В декабре 1909 года революция достигла высшей своей фазы, приняла в ряде мест характер вооруженного восстания. Чтобы успешно сражаться с войсками, надо было вооружить рабочих, ибо только с оружием в руках можно было свергнуть правительство — так учил Ленин. Он призывал собирать имевшийся уже опыт, «готовить упорно и терпеливо новые боевые силы, обучать и закалять их на ряде партизанских боевых выступлений»[3]. В Луганске создание и вооружение рабочих дружин началось еще в середине 1905 года. Многие купцы были вынуждены безропотно выполнить решение собрания рабочих и внесли деньги на вооружение рабочих дружин, но кое с кем пришлось повозиться. Наиболее строптивые имели неприятные беседы с Ворошиловым…
Немало денег дали сами рабочие, в целом составилась сумма в 10 тысяч рублей, и можно было бы закупить порядочную партию оружия. Но найти его и доставить в Луганск оказалось непросто. В январе 1906 года Ворошилов съездил в Ростов-на-Дону и привез оттуда 20 револьверов. В Луганске при его участии создали лабораторию для производства бомб, и вскоре луганские большевики снабжали ими другие организации.
По выходе из тюрьмы Ворошилов возглавил Депутатское собрание. Только с его энергией можно было справиться с новыми многочисленными обязанностями. Один за другим следуют митинги и демонстрации, рабочие берут под свой контроль действия администрации. Депутатское собрание все более превращалось в орган революционной власти.
С начала 1906 года, расправившись с восстаниями и забастовками в других местах страны, власти перешли в наступление и в Луганске. В ночь на 22 января была разгромлена типография большевиков, последовали облавы, аресты. Луганская организация лишилась многих своих руководителей. Основная тяжесть борьбы падала теперь на Ворошилова. Год революционной борьбы, истекший с января 1905 года, не прошел для него даром: теперь он был опытным, закаленным народным вожаком.
Работать было трудно еще и потому, что внутрипартийная борьба в РСДРП, продолжавшаяся на протяжении всего предшествующего года революции, еще более обострилась.
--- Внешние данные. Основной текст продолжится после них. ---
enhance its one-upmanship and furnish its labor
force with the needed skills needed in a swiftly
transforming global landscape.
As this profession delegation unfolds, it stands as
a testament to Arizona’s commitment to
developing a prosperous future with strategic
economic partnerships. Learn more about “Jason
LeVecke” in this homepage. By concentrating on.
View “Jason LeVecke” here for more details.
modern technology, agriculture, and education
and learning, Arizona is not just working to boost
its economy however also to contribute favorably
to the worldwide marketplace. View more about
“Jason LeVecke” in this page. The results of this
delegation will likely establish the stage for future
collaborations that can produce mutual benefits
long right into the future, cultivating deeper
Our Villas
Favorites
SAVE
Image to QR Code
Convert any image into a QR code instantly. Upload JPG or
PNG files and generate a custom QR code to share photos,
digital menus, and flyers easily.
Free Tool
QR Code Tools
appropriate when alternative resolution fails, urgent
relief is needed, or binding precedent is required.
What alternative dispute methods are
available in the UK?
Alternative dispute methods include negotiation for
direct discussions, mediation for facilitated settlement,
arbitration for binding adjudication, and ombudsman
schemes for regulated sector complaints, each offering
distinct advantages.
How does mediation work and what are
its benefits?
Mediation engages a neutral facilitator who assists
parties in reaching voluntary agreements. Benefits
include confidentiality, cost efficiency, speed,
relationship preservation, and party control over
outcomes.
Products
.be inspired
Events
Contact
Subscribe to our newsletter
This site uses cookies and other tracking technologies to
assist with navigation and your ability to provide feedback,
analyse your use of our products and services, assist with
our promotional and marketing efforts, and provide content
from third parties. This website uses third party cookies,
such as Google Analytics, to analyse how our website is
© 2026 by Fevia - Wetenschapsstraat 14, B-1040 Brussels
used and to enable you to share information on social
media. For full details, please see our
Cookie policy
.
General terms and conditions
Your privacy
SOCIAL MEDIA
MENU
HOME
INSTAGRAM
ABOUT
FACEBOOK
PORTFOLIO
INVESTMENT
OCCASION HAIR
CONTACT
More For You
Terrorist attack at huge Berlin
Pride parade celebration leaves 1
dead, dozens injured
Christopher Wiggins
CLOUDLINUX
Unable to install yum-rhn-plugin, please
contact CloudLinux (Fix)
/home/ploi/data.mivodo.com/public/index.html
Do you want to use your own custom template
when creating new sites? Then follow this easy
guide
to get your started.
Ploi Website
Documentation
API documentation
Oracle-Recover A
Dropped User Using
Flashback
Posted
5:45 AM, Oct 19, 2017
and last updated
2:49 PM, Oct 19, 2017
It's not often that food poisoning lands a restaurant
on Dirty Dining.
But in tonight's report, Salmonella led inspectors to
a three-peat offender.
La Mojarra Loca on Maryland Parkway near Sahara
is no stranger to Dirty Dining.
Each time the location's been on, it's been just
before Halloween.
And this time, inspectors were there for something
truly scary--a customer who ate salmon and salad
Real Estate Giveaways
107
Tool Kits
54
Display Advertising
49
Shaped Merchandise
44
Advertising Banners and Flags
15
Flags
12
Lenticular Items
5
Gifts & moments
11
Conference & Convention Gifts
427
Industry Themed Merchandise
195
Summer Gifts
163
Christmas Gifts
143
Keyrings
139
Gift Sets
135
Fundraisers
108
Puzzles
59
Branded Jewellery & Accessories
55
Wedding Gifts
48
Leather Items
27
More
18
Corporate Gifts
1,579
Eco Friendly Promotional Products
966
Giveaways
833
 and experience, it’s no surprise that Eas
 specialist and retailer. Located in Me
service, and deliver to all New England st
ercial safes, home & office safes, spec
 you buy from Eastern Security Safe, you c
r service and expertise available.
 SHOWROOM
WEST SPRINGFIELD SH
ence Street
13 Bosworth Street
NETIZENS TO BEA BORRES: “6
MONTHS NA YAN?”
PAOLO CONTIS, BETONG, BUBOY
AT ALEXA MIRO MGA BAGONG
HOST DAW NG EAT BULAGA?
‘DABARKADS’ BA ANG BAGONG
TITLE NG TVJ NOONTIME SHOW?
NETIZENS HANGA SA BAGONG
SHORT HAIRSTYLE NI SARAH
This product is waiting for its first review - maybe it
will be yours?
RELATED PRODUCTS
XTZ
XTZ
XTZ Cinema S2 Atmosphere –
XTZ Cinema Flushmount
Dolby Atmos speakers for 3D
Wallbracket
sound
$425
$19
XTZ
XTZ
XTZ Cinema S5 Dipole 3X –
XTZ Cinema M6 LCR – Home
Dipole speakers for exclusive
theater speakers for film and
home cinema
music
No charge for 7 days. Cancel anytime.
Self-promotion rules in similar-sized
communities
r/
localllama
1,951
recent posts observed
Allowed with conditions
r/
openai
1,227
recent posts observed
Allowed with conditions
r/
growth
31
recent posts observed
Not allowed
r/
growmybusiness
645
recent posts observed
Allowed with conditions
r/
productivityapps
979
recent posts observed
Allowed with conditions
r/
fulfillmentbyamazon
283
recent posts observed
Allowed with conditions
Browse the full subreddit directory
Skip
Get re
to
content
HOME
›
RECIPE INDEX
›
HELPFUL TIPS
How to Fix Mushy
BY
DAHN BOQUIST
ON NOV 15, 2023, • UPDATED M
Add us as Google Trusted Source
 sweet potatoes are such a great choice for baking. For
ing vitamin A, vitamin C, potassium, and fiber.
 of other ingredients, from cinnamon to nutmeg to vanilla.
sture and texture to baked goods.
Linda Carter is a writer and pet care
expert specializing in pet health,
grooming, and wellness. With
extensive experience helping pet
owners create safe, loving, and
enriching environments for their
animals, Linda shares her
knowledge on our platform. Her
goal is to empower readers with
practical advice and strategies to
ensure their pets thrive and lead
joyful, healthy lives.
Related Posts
Революционная обстановка требовала объединения сил, и большевики во главе с В. И. Лениным выступали за ликвидацию раскола в РСДРП, находя в то же время необходимым продолжение идейной борьбы с меньшевиками. В этой борьбе луганская организация неизменно оставалась верной ленинскому курсу. Так, к примеру, было во время избирательной кампании в I Государственную думу. Строго следуя тактике большевиков, Ворошилов и его товарищи добились того, что луганские рабочие бойкотировали выборы в Думу.
Для Ворошилова призывать к бойкоту Думы было тем сложнее, что депутатом в нее от города Луганска местная интеллигенция выдвинула не кого иного, как Рыжкова. Вчерашний учитель и его любимый ученик волею законов классовой борьбы оказались в разных лагерях: субъективно честный, добрый и правдивый Рыжков стал товарищем секретаря Думы, предполагал там отстаивать «законное решение» социальных проблем, мучивших страну, а его ученик Клим Ворошилов вооружал рабочих, чтобы ликвидировать самую основу этих социальных неустройств. Разумеется, это не могло не сказаться на личных отношениях Ворошилова и Рыжкова. Полного разрыва, однако, тогда еще не произошло.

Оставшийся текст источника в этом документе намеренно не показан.